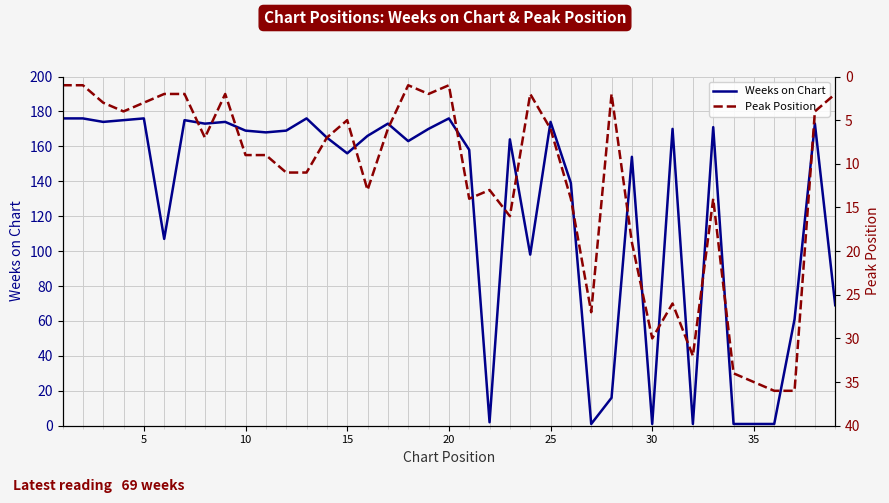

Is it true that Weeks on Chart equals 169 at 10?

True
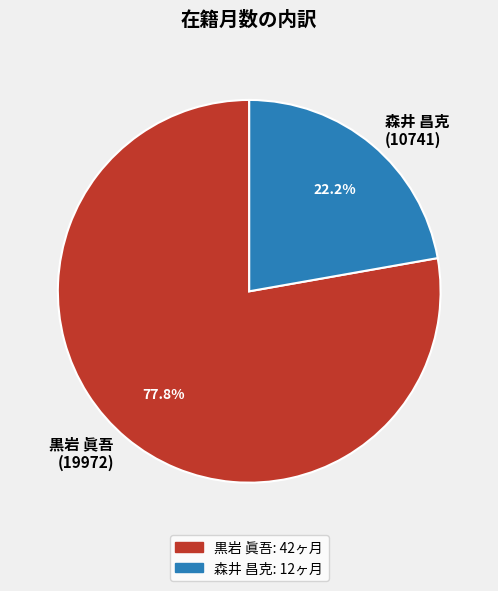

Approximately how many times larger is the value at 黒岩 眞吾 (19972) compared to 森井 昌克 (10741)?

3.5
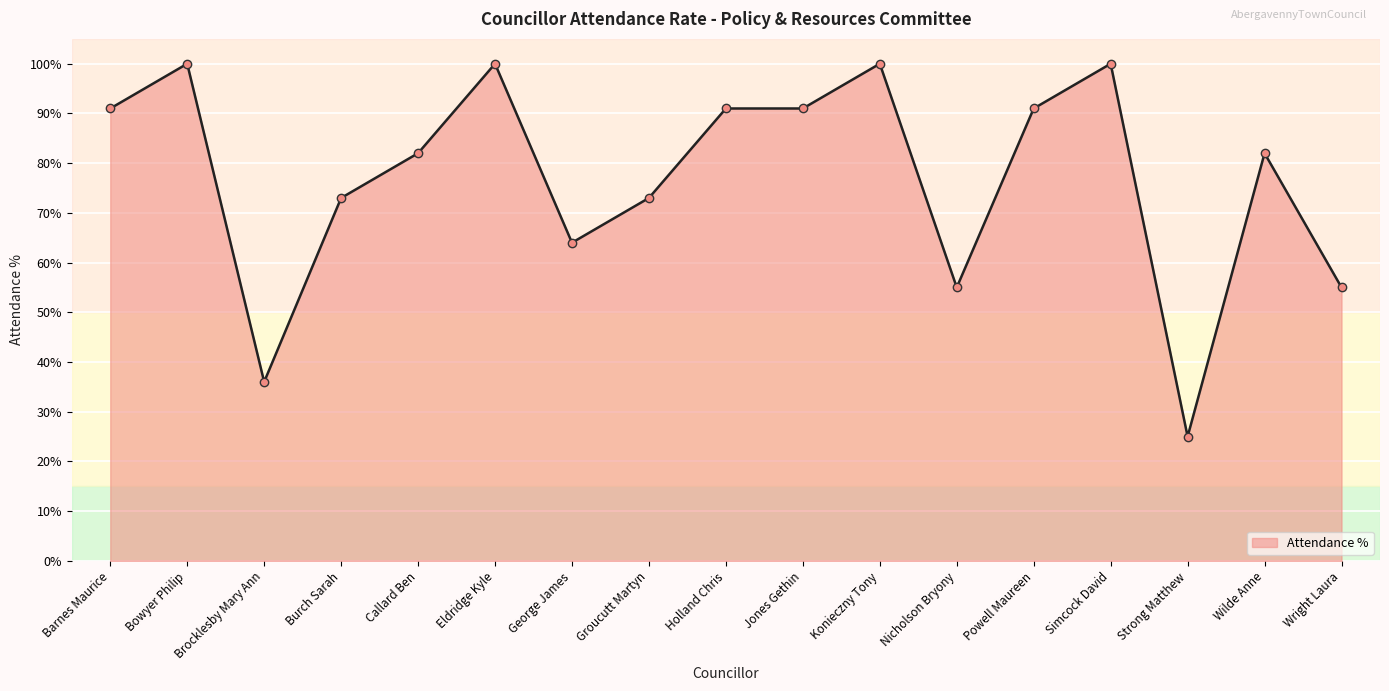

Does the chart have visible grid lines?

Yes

----------------

◆ What the task requires:
Pull out every line above that contains the word "lines". Upper and lower case must match.

◆ Answer for the task:
Does the chart have visible grid lines?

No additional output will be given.